== Activity ==
The answer is to be the full listing, unchanged in every line.
▬▬▬
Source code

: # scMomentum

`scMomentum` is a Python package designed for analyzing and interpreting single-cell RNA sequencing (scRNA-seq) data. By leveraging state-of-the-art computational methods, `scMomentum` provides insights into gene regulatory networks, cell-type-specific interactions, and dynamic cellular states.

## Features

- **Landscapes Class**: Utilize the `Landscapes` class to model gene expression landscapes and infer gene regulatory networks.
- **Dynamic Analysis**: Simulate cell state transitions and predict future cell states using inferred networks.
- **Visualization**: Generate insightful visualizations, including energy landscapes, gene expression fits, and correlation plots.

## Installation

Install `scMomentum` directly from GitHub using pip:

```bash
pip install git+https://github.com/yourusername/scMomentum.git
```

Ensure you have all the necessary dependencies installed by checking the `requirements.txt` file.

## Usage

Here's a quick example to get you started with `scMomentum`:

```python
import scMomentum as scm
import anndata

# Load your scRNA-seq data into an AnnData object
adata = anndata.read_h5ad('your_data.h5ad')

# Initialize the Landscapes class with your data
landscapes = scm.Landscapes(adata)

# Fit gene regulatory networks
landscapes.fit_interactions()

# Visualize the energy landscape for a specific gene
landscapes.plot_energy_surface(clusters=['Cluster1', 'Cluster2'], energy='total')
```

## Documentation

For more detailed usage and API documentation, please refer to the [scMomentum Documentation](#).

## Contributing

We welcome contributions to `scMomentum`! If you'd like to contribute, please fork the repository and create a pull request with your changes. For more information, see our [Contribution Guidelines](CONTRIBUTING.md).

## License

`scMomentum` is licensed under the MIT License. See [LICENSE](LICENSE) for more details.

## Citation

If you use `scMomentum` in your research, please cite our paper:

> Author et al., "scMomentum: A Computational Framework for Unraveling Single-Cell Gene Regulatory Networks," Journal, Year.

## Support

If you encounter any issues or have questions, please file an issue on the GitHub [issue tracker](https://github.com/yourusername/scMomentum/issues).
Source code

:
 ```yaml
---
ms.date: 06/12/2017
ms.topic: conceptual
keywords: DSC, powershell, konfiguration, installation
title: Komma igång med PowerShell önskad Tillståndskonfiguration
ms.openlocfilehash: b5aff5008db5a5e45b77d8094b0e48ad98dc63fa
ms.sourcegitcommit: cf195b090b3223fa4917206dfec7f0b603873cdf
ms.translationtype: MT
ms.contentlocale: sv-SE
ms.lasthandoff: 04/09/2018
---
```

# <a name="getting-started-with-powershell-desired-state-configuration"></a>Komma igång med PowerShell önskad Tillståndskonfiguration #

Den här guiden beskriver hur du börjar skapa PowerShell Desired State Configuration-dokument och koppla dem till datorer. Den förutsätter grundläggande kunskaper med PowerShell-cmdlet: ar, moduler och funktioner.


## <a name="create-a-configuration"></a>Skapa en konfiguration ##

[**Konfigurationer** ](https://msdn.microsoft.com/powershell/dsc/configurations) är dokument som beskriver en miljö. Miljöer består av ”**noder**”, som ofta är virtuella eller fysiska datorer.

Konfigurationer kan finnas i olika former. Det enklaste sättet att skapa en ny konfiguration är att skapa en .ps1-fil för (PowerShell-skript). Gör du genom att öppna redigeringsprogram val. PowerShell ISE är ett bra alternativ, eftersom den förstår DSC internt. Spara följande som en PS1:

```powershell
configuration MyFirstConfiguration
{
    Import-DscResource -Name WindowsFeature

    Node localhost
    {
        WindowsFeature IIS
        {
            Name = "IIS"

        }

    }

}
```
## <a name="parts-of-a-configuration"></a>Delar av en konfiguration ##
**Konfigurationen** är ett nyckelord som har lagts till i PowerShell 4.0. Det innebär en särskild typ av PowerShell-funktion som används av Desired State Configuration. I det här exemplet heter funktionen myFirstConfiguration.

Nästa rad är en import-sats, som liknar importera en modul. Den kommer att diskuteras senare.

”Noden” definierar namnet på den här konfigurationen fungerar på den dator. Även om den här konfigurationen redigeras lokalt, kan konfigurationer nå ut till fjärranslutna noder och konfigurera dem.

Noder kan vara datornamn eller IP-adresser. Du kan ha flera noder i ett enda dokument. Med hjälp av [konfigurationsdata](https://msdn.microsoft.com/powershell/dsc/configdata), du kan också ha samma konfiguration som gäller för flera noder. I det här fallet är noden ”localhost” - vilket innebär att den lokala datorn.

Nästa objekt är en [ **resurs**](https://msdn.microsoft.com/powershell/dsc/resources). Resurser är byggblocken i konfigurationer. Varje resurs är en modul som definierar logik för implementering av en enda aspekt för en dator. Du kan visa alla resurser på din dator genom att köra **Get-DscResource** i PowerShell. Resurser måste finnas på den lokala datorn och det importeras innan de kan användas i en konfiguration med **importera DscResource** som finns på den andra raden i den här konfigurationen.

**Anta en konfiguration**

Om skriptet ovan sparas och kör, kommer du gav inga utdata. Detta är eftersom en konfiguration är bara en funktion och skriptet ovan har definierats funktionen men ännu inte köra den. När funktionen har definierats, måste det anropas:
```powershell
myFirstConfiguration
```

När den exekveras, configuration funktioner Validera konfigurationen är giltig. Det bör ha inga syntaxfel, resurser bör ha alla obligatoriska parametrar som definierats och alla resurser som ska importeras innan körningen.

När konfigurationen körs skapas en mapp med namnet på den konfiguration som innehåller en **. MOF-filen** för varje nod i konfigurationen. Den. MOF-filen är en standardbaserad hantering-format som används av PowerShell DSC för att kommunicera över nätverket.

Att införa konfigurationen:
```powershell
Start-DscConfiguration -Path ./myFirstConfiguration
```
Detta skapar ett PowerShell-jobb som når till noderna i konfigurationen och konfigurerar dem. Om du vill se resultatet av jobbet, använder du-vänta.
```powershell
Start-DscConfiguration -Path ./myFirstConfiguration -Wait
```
▬▬▬
== Task result ==
Source code

: # scMomentum

`scMomentum` is a Python package designed for analyzing and interpreting single-cell RNA sequencing (scRNA-seq) data. By leveraging state-of-the-art computational methods, `scMomentum` provides insights into gene regulatory networks, cell-type-specific interactions, and dynamic cellular states.

## Features

- **Landscapes Class**: Utilize the `Landscapes` class to model gene expression landscapes and infer gene regulatory networks.
- **Dynamic Analysis**: Simulate cell state transitions and predict future cell states using inferred networks.
- **Visualization**: Generate insightful visualizations, including energy landscapes, gene expression fits, and correlation plots.

## Installation

Install `scMomentum` directly from GitHub using pip:

```bash
pip install git+https://github.com/yourusername/scMomentum.git
```

Ensure you have all the necessary dependencies installed by checking the `requirements.txt` file.

## Usage

Here's a quick example to get you started with `scMomentum`:

```python
import scMomentum as scm
import anndata

# Load your scRNA-seq data into an AnnData object
adata = anndata.read_h5ad('your_data.h5ad')

# Initialize the Landscapes class with your data
landscapes = scm.Landscapes(adata)

# Fit gene regulatory networks
landscapes.fit_interactions()

# Visualize the energy landscape for a specific gene
landscapes.plot_energy_surface(clusters=['Cluster1', 'Cluster2'], energy='total')
```

## Documentation

For more detailed usage and API documentation, please refer to the [scMomentum Documentation](#).

## Contributing

We welcome contributions to `scMomentum`! If you'd like to contribute, please fork the repository and create a pull request with your changes. For more information, see our [Contribution Guidelines](CONTRIBUTING.md).

## License

`scMomentum` is licensed under the MIT License. See [LICENSE](LICENSE) for more details.

## Citation

If you use `scMomentum` in your research, please cite our paper:

> Author et al., "scMomentum: A Computational Framework for Unraveling Single-Cell Gene Regulatory Networks," Journal, Year.

## Support

If you encounter any issues or have questions, please file an issue on the GitHub [issue tracker](https://github.com/yourusername/scMomentum/issues).
Source code

:
 ```yaml
---
ms.date: 06/12/2017
ms.topic: conceptual
keywords: DSC, powershell, konfiguration, installation
title: Komma igång med PowerShell önskad Tillståndskonfiguration
ms.openlocfilehash: b5aff5008db5a5e45b77d8094b0e48ad98dc63fa
ms.sourcegitcommit: cf195b090b3223fa4917206dfec7f0b603873cdf
ms.translationtype: MT
ms.contentlocale: sv-SE
ms.lasthandoff: 04/09/2018
---
```

# <a name="getting-started-with-powershell-desired-state-configuration"></a>Komma igång med PowerShell önskad Tillståndskonfiguration #

Den här guiden beskriver hur du börjar skapa PowerShell Desired State Configuration-dokument och koppla dem till datorer. Den förutsätter grundläggande kunskaper med PowerShell-cmdlet: ar, moduler och funktioner.


## <a name="create-a-configuration"></a>Skapa en konfiguration ##

[**Konfigurationer** ](https://msdn.microsoft.com/powershell/dsc/configurations) är dokument som beskriver en miljö. Miljöer består av ”**noder**”, som ofta är virtuella eller fysiska datorer.

Konfigurationer kan finnas i olika former. Det enklaste sättet att skapa en ny konfiguration är att skapa en .ps1-fil för (PowerShell-skript). Gör du genom att öppna redigeringsprogram val. PowerShell ISE är ett bra alternativ, eftersom den förstår DSC internt. Spara följande som en PS1:

```powershell
configuration MyFirstConfiguration
{
    Import-DscResource -Name WindowsFeature

    Node localhost
    {
        WindowsFeature IIS
        {
            Name = "IIS"

        }

    }

}
```
## <a name="parts-of-a-configuration"></a>Delar av en konfiguration ##
**Konfigurationen** är ett nyckelord som har lagts till i PowerShell 4.0. Det innebär en särskild typ av PowerShell-funktion som används av Desired State Configuration. I det här exemplet heter funktionen myFirstConfiguration.

Nästa rad är en import-sats, som liknar importera en modul. Den kommer att diskuteras senare.

”Noden” definierar namnet på den här konfigurationen fungerar på den dator. Även om den här konfigurationen redigeras lokalt, kan konfigurationer nå ut till fjärranslutna noder och konfigurera dem.

Noder kan vara datornamn eller IP-adresser. Du kan ha flera noder i ett enda dokument. Med hjälp av [konfigurationsdata](https://msdn.microsoft.com/powershell/dsc/configdata), du kan också ha samma konfiguration som gäller för flera noder. I det här fallet är noden ”localhost” - vilket innebär att den lokala datorn.

Nästa objekt är en [ **resurs**](https://msdn.microsoft.com/powershell/dsc/resources). Resurser är byggblocken i konfigurationer. Varje resurs är en modul som definierar logik för implementering av en enda aspekt för en dator. Du kan visa alla resurser på din dator genom att köra **Get-DscResource** i PowerShell. Resurser måste finnas på den lokala datorn och det importeras innan de kan användas i en konfiguration med **importera DscResource** som finns på den andra raden i den här konfigurationen.

**Anta en konfiguration**

Om skriptet ovan sparas och kör, kommer du gav inga utdata. Detta är eftersom en konfiguration är bara en funktion och skriptet ovan har definierats funktionen men ännu inte köra den. När funktionen har definierats, måste det anropas:
```powershell
myFirstConfiguration
```

När den exekveras, configuration funktioner Validera konfigurationen är giltig. Det bör ha inga syntaxfel, resurser bör ha alla obligatoriska parametrar som definierats och alla resurser som ska importeras innan körningen.

När konfigurationen körs skapas en mapp med namnet på den konfiguration som innehåller en **. MOF-filen** för varje nod i konfigurationen. Den. MOF-filen är en standardbaserad hantering-format som används av PowerShell DSC för att kommunicera över nätverket.

Att införa konfigurationen:
```powershell
Start-DscConfiguration -Path ./myFirstConfiguration
```
Detta skapar ett PowerShell-jobb som når till noderna i konfigurationen och konfigurerar dem. Om du vill se resultatet av jobbet, använder du-vänta.
```powershell
Start-DscConfiguration -Path ./myFirstConfiguration -Wait
```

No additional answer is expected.